> Richieste
#1 Risponda alle seguenti domande sul brano dedicato a Roberto Maroni:
(a) A quale piano del grattacielo si trova il super-ufficio che Maroni aveva giurato di abbandonare?
(b) Quale estensione viene attribuita alla Macroregione del Nord?
(c) Quale percentuale delle tasse pagate in Lombardia prometteva di trattenere lo slogan elettorale?
#2 Prosegua il brano su Roberto Maroni e la presidenza lombarda, riprendendo subito dopo la sua ultima frase.

> Brano citato
Aveva giurato di abbandonare il super-ufficio con luci emozionali incorporate, al trentacinquesimo piano del super-grattacielo nuovo di zecca voluto da Super-Formigoni, per scendere giù al primo piano, vicino ai lombardi che lo hanno eletto presidente.
Per ora, Roberto Maroni non solo resta appollaiato in cima alla torre di Babele, ma conferma anche il faraonico apparato presidenziale ereditato dal Celeste.
La scopa del capo dei Barbari Sognanti ha fatto pulizia dentro la Lega, dicevano i druidi del nuovo Carroccio durante la campagna elettorale.
E rinnoverà anche Formigopoli, facendo piazza pulita degli sprechi e delle ruberie e avviando la nuova era della Macroregione del Nord, dal Piemonte al Friuli.
A parte il fatto che il Friuli ancora leghista non è, anche a Milano si stentano a vedere i segni della Nuova Era.
Lo slogan con cui ha vinto le elezioni (“Teniamo qui il 75 per cento della tasse pagate in Lombardia”), è stato dimenticato: promessa impossibile da marinaio celtico-padano.

> Informazioni fornite

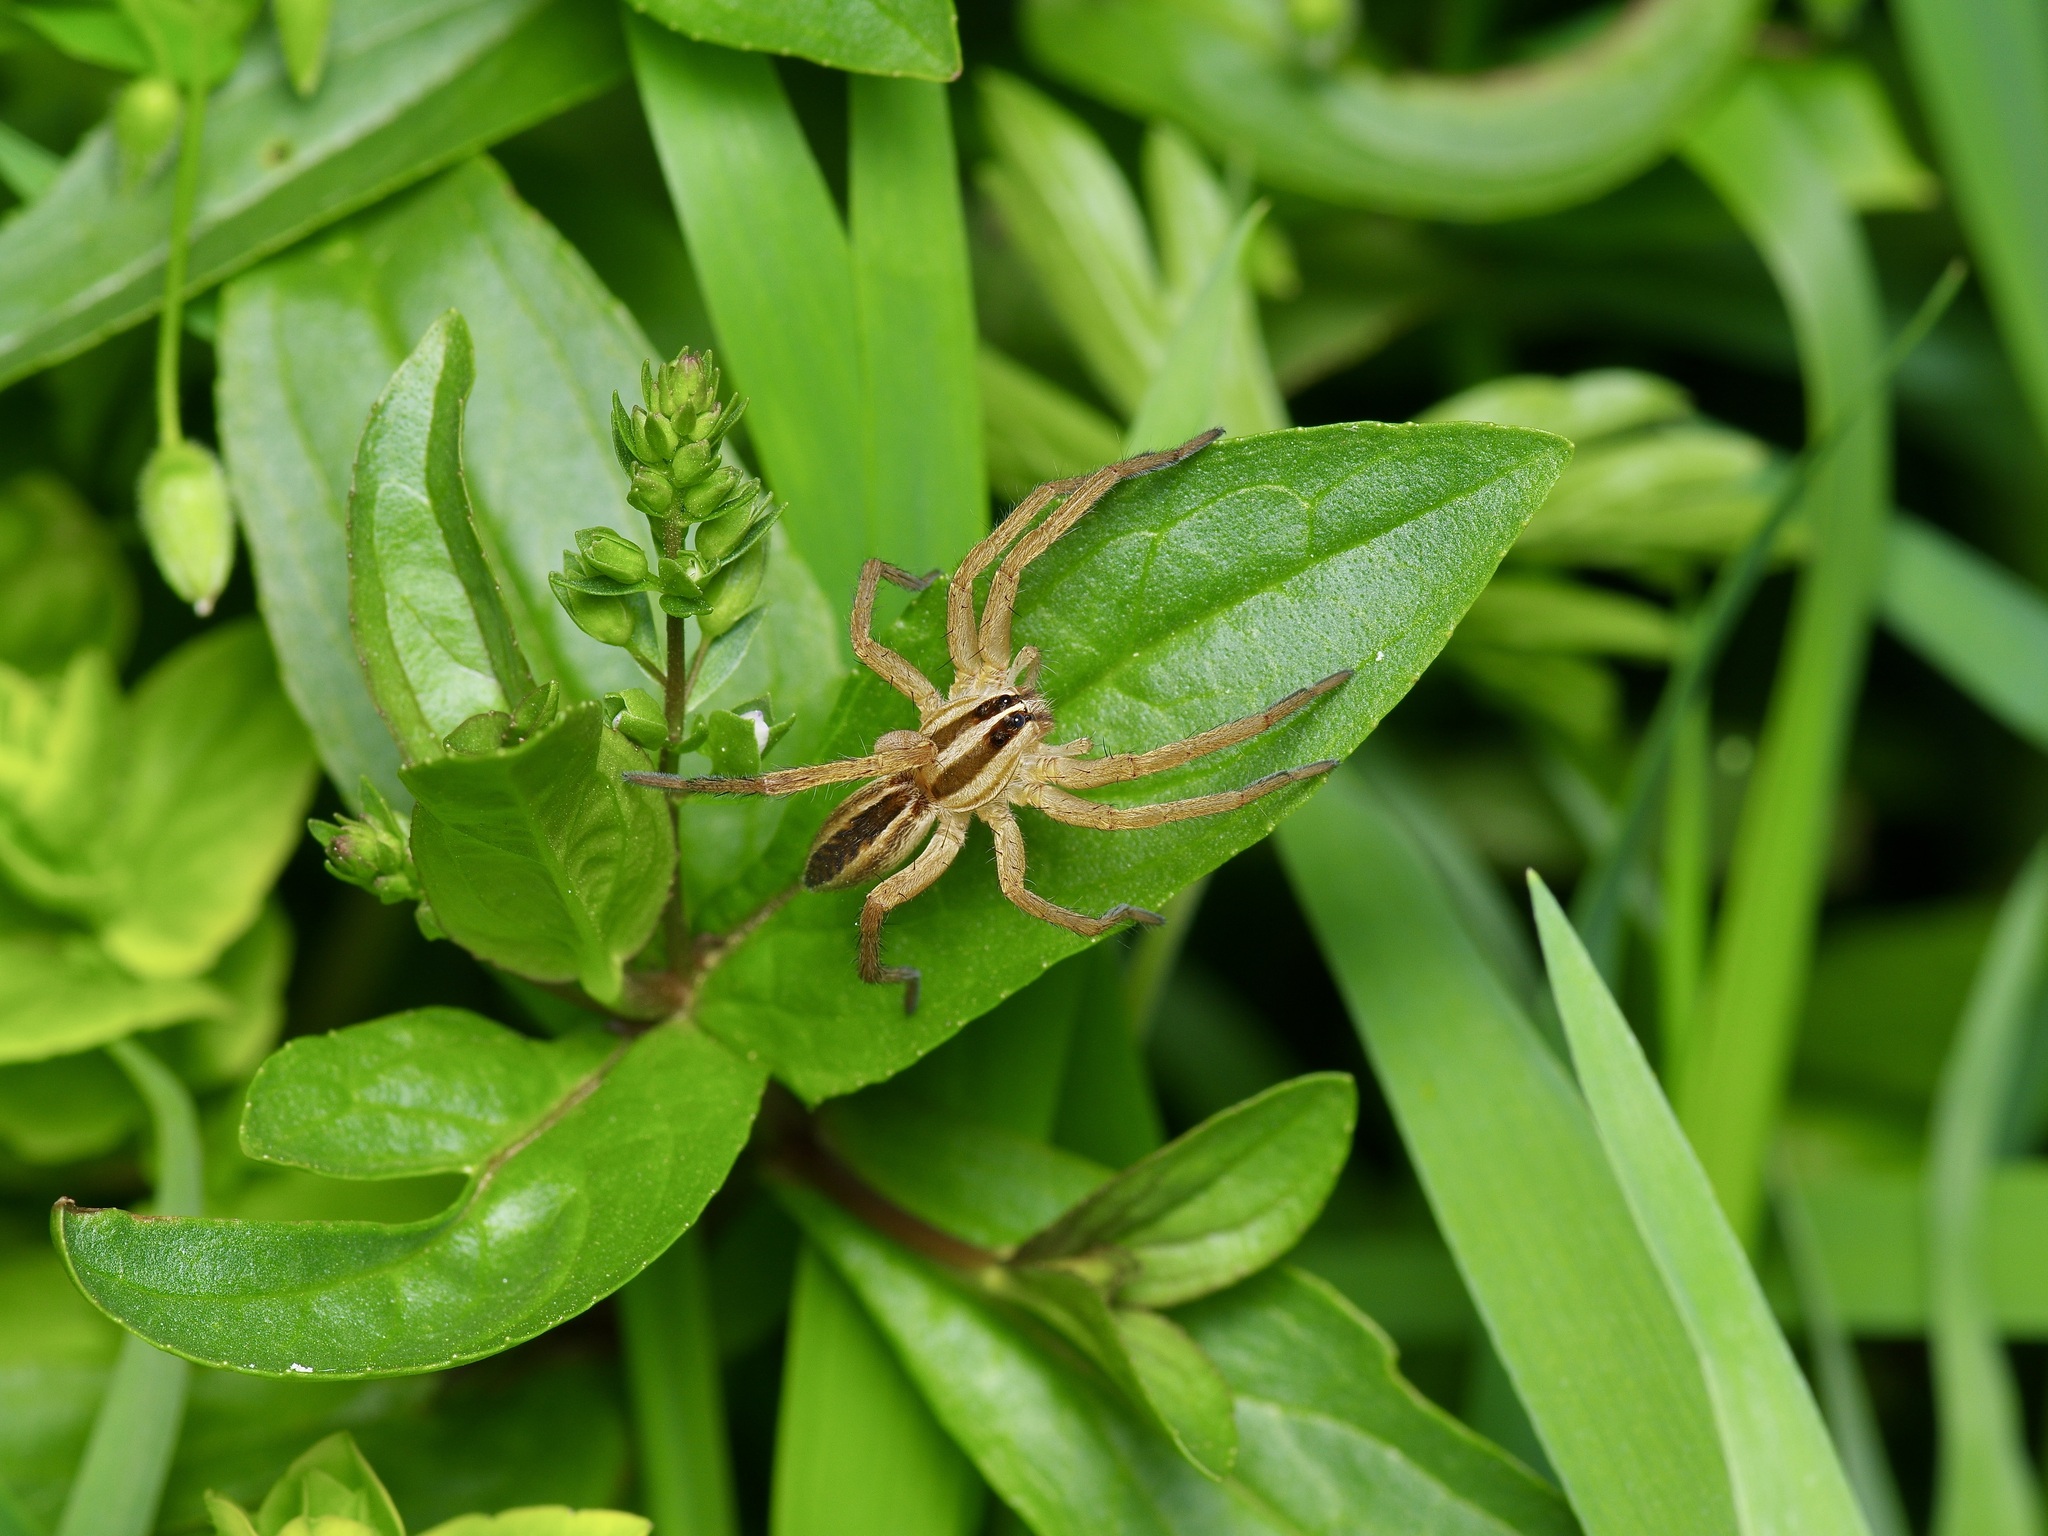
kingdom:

> Risposte alle richieste
#1
(a) Al trentacinquesimo piano.
(b) Dal Piemonte al Friuli.
(c) Il 75 per cento.

#2
Quanto al rinnovamento, Maroni sta procedendo così: rivoluzione a parole, cauta continuità nei fatti.
Promette una presidenza aperta e dialogante, pronta a collaborare anche con l’opposizione. Certo, l’arroganza di Formigoni sarà difficilmente eguagliabile, ma fatti concreti ancora non se ne sono visti.
Se l’apertura si limiterà alla promessa commissione antimafia regionale (che è un’ottima idea), bisogna dire che è poco più di un atto dovuto: da sempre, in democrazia, le commissioni straordinarie, di garanzia e di controllo sono affidate alle minoranze.
In verità , quello che sta avvenendo è una nuova dislocazione dei poteri, spartiti tra leghisti maroniani e pidiellini di stretta osservanza berlusconiana.
Insomma: via i bossiani, epurati dalle scope dei Barbari Sognanti, e minor presenza (ma non eliminazione) dei ciellini, che con il Celeste facevano la parte del leone (con buona pace dei martiri cristiani sbranati al Colosseo).
Il nuovo punto di riferimento è Mario Mantovani, fedelissimo di Silvio Berlusconi, diventato il vice di Maroni.
Alla guida di un Pdl diviso e inquieto, in cui i ciellini lottano per non essere messi troppo da parte dai compagni di partito berlusconiani doc.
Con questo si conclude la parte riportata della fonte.